Embedded Double Quotes	Check that valid but no longer supported syntax "str""ing" does not lead to vulnerabilities.
ENQUOTE_* Routines	In general, question the uses of DBMS_ASSERT, where one of the ENQUOTE_* routines is not being used.
Race Conditions	Use of SCHEMA_NAME and SQL_OBJECT_NAME without also using one of the ENQUOTE_* routines can lead to race condition attacks, and possible second-order injection attacks.
Cross Site Scripting	If using DBMS_ASSERT within a routine exposed via mod_plsql, ensure that all user-supplied data is passed through a suitable filtering routine. Do not rely on DBMS_ASSERT to filter the data from XSS vulnerabilities.
Buffer Overflows	Ensure that any library routines have no underlying buffer overflow vulnerabilities. Do not rely on DBMS_ASSERT for protection from buffer overflows.

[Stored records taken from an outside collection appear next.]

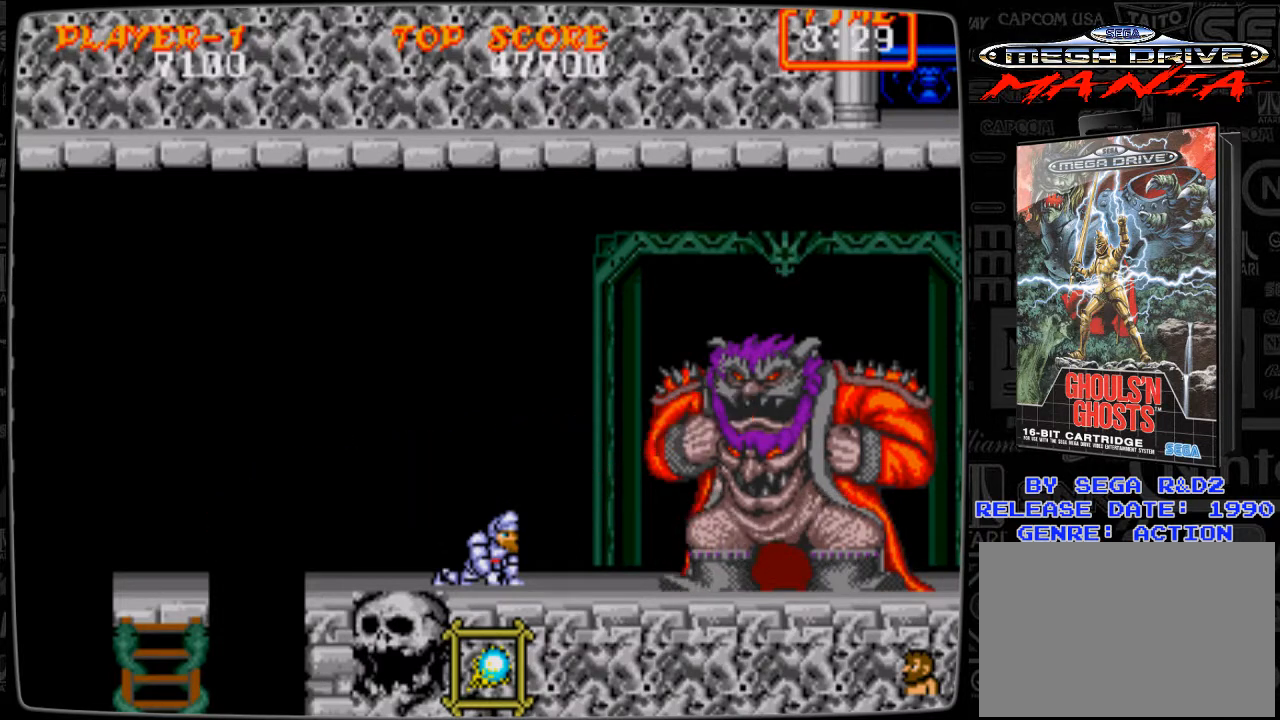
{"buttons": ["B"], "events": [[167, "DPAD_DOWN", "up"], [251, "A", "down"], [292, "A", "up"], [334, "B", "down"], [376, "B", "up"], [501, "B", "down"]]}
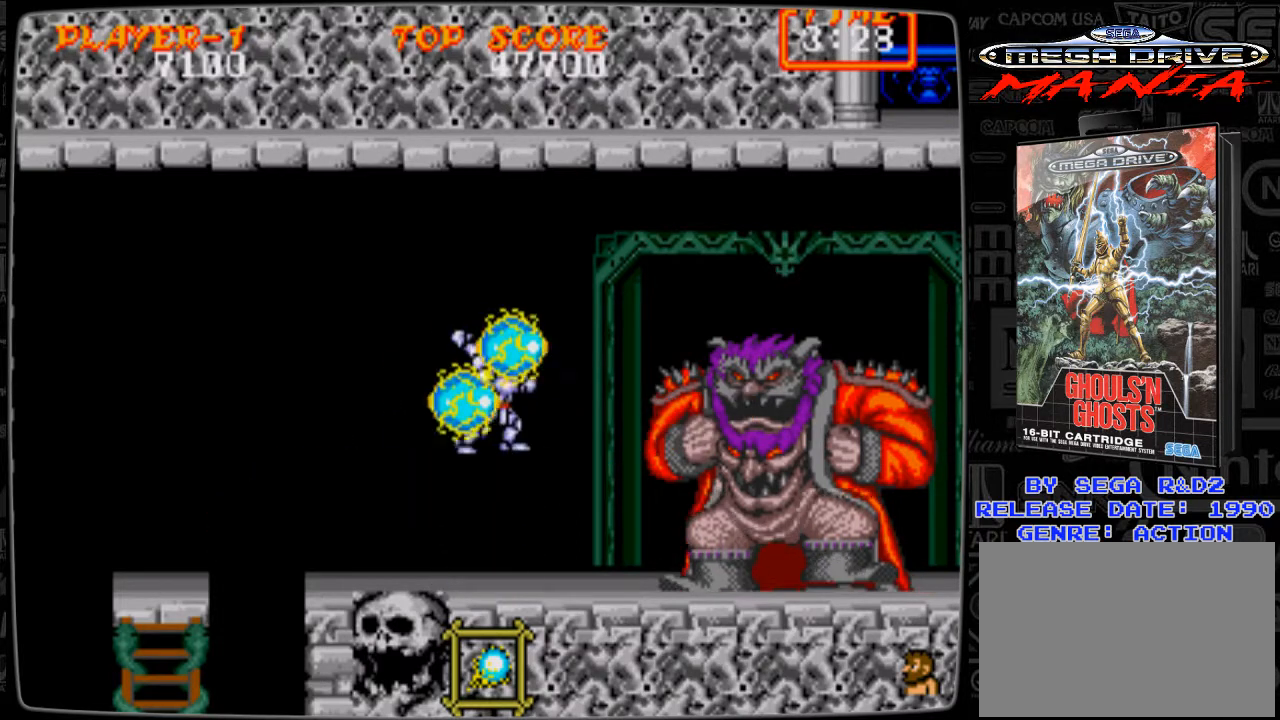
{"buttons": ["DPAD_RIGHT"], "events": [[41, "B", "up"], [83, "B", "down"], [125, "B", "up"], [250, "B", "down"], [292, "B", "up"], [459, "A", "down"], [500, "A", "up"], [500, "DPAD_RIGHT", "down"]]}
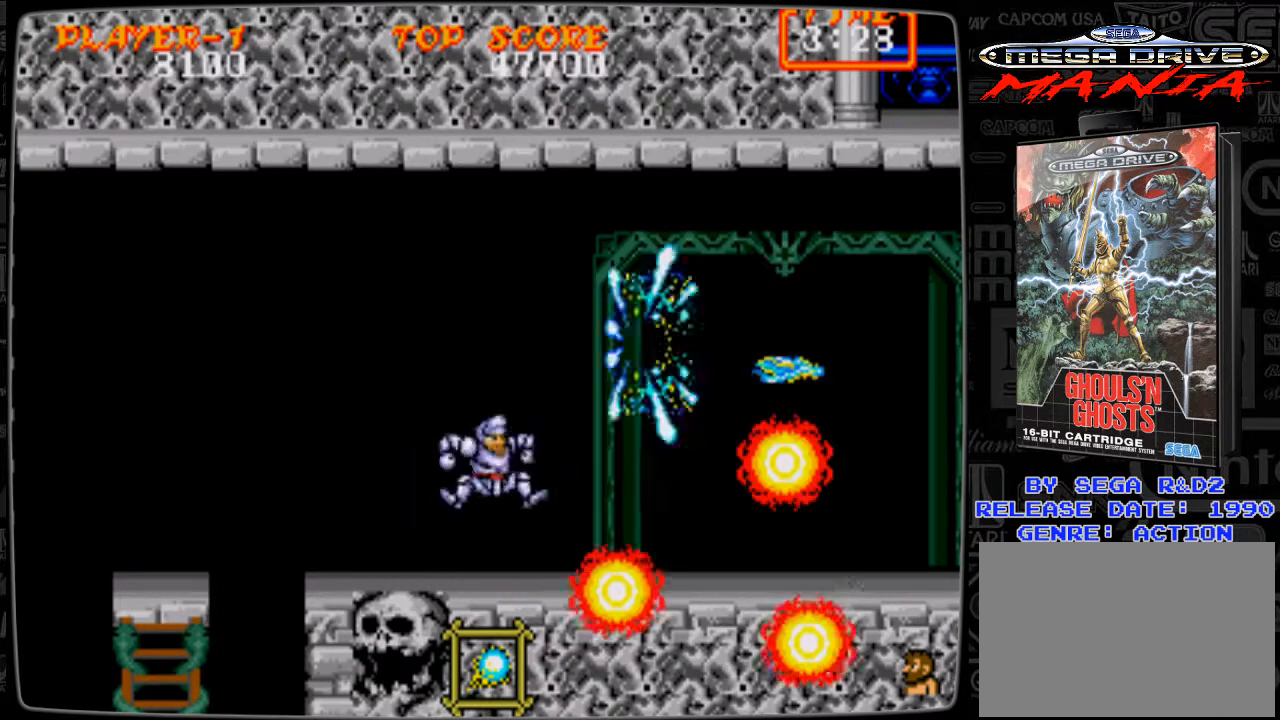
{"buttons": ["DPAD_RIGHT"], "events": [[84, "B", "down"], [167, "B", "up"], [250, "B", "down"], [292, "B", "up"]]}
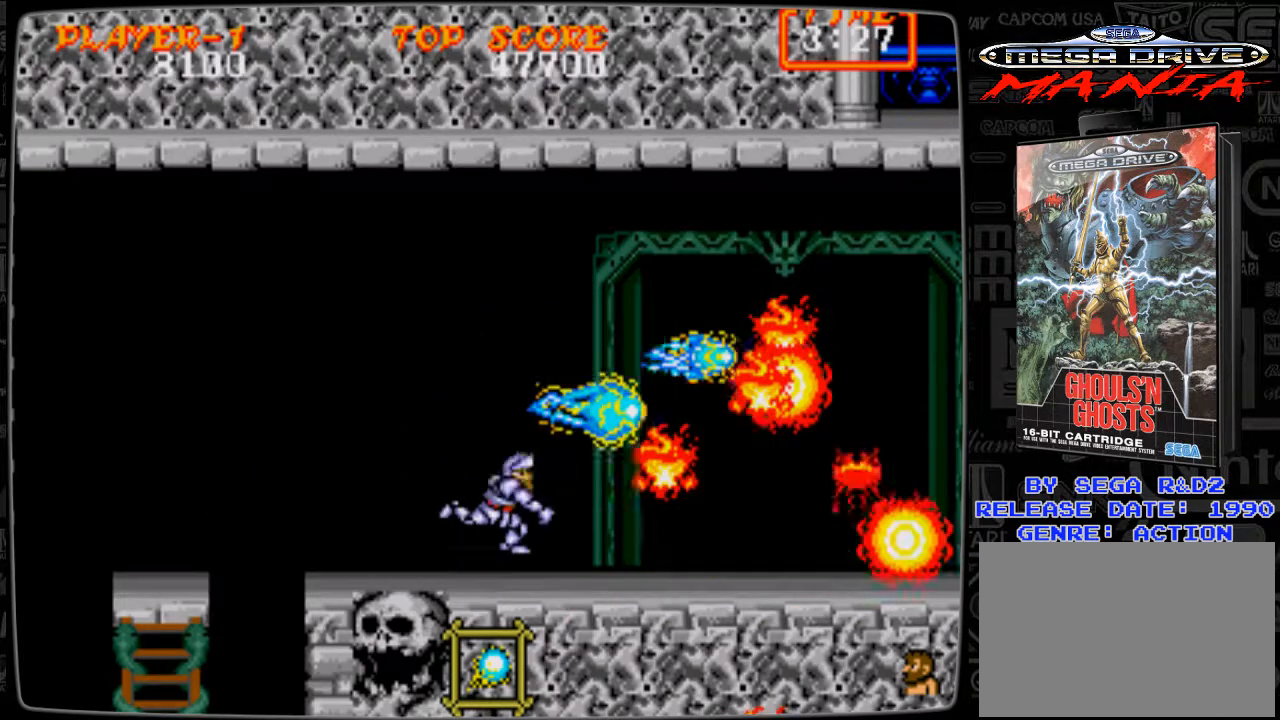
{"buttons": ["B", "DPAD_RIGHT"], "events": [[167, "A", "down"], [208, "A", "up"], [250, "B", "down"], [333, "B", "up"], [417, "B", "down"], [459, "B", "up"], [500, "B", "down"]]}
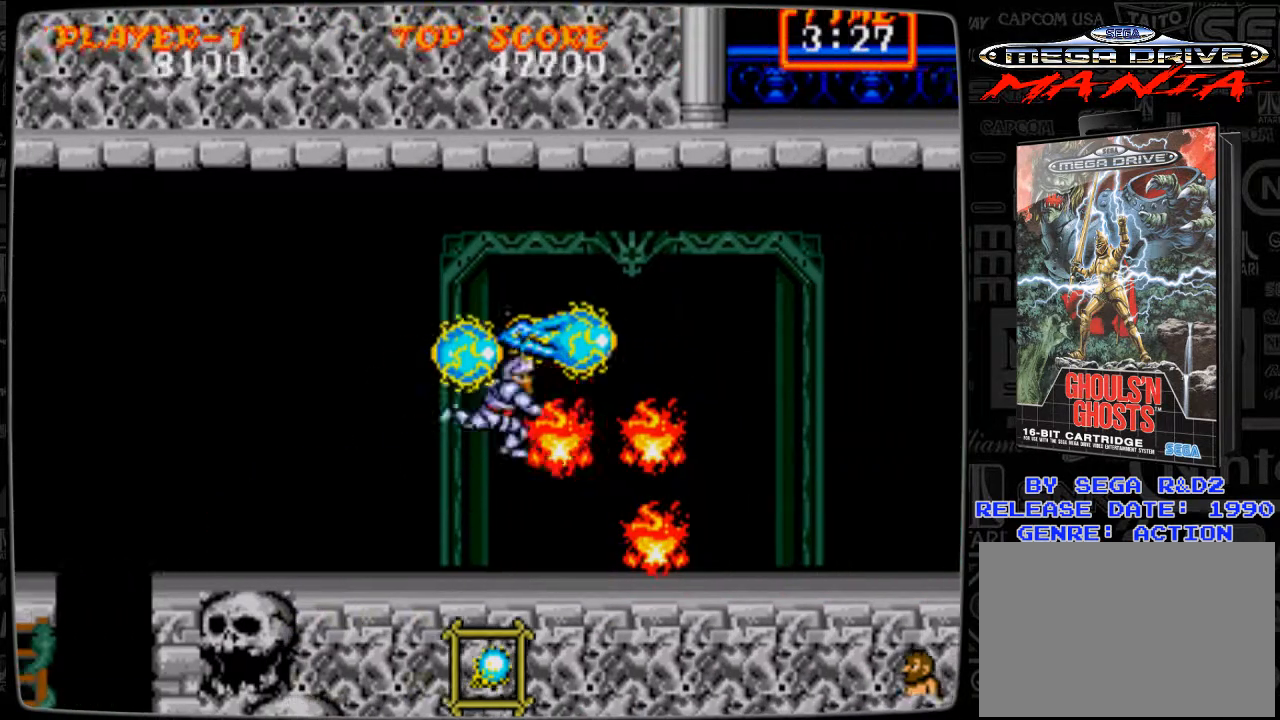
{"buttons": ["DPAD_RIGHT"], "events": [[125, "B", "up"]]}
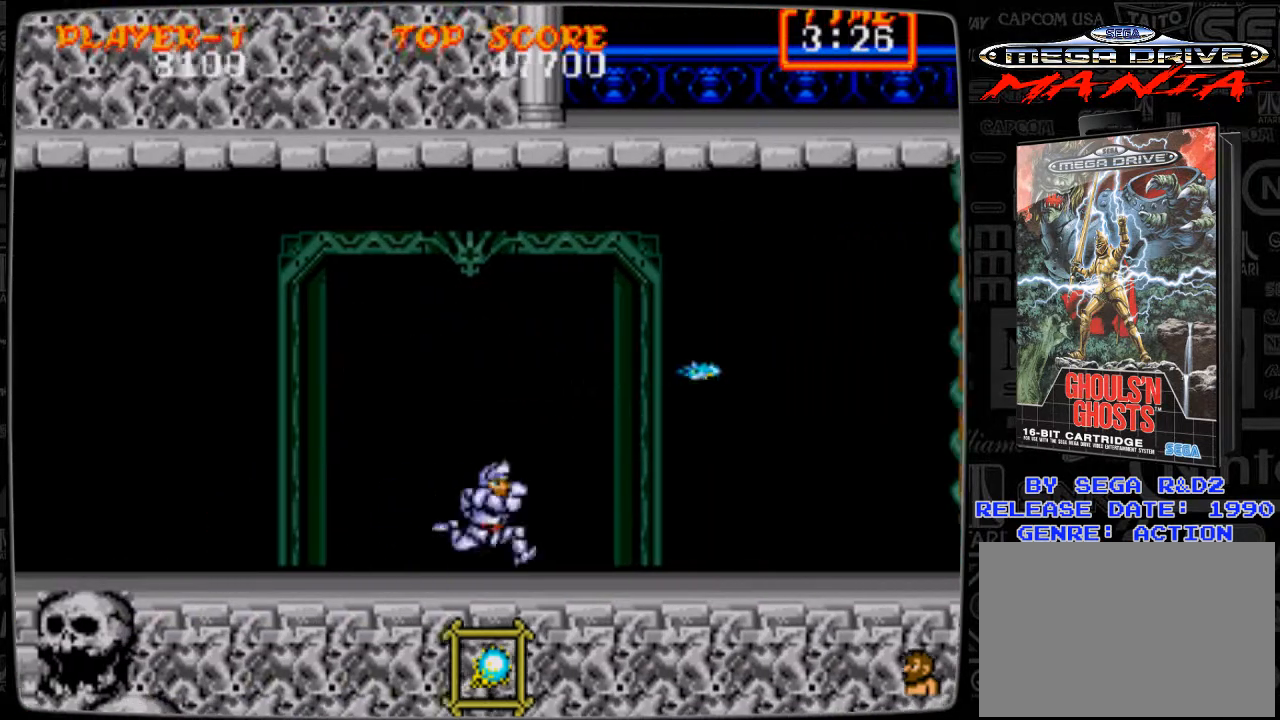
{"buttons": ["DPAD_RIGHT"], "events": []}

Invoker's / Definer's Rights	Ensure that SQL statements are executed with the rights of the calling user except when it is strictly necessary to perform actions as the schema owner. In general, check that routines execute with invoker's rights. Where definer's rights routines and packages must be used, ensure that it is not possible to acquire additional privileges through user-defined tables, triggers, procedures, functions, and so on.